* [EXERCISE TASKS]
**a)** Translate this sentence from the patch into Spanish: "Restrict the use of peek, push and pop helpers only to queue and stack maps."
**b)** Retype the patch from "Signed-off-by: Mauricio Vasquez" to "(func_id != BPF_FUNC_sk_select_reuseport)", character for character.

* [PAGE TEXT]
Restrict the use of peek, push and pop helpers only to queue and stack
maps.

Signed-off-by: Mauricio Vasquez B <mauricio.vasquez@polito.it>
---
 kernel/bpf/verifier.c |   14 ++++++++++++++
 1 file changed, 14 insertions(+)

diff --git a/kernel/bpf/verifier.c b/kernel/bpf/verifier.c
index 5bd67feb2f07..9e177ff4a3b9 100644
--- a/kernel/bpf/verifier.c
+++ b/kernel/bpf/verifier.c
@@ -2172,6 +2172,13 @@ static int check_map_func_compatibility(struct bpf_verifier_env *env,
 		if (func_id != BPF_FUNC_sk_select_reuseport)
 			goto error;
 		break;
+	case BPF_MAP_TYPE_QUEUE:
+	case BPF_MAP_TYPE_STACK:
+		if (func_id != BPF_FUNC_map_peek_elem &&
+		    func_id != BPF_FUNC_map_pop_elem &&
+		    func_id != BPF_FUNC_map_push_elem)
+			goto error;
+		break;
 	default:
 		break;
 	}
@@ -2227,6 +2234,13 @@ static int check_map_func_compatibility(struct bpf_verifier_env *env,
 		if (map->map_type != BPF_MAP_TYPE_REUSEPORT_SOCKARRAY)

* [THE DATA]

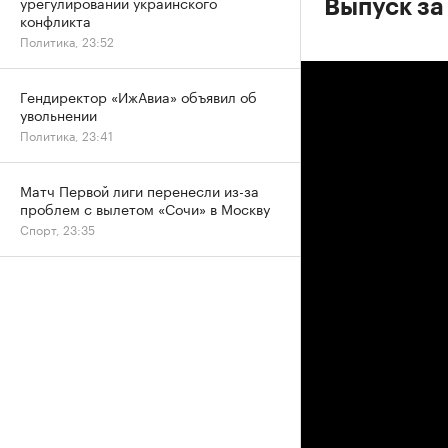
урегулировании украинского
Выпуск за 
конфликта
Политика, 23:52
Гендиректор «ИжАвиа» объявил об
увольнении
Политика, 23:41
Матч Первой лиги перенесли из-за
проблем с вылетом «Сочи» в Москву
Спорт, 23:35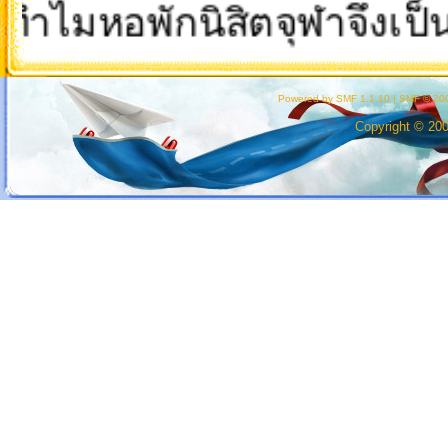
มหอพักนิสิตจุฬาจึงเป็นดิ
Powered by SMF 1.1.10
|
SMF © 200
Copyright © 20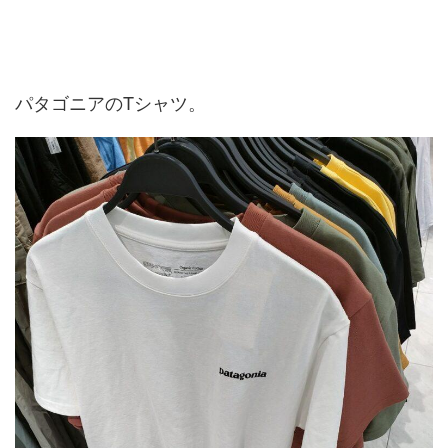
パタゴニアのTシャツ。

* [EXERCISE RESULTS]
**a)** Restringir el uso de los helpers peek, push y pop únicamente a los mapas de cola y de pila.

**b)**
Signed-off-by: Mauricio Vasquez B <mauricio.vasquez@polito.it>
---
 kernel/bpf/verifier.c |   14 ++++++++++++++
 1 file changed, 14 insertions(+)

diff --git a/kernel/bpf/verifier.c b/kernel/bpf/verifier.c
index 5bd67feb2f07..9e177ff4a3b9 100644
--- a/kernel/bpf/verifier.c
+++ b/kernel/bpf/verifier.c
@@ -2172,6 +2172,13 @@ static int check_map_func_compatibility(struct bpf_verifier_env *env,
 		if (func_id != BPF_FUNC_sk_select_reuseport)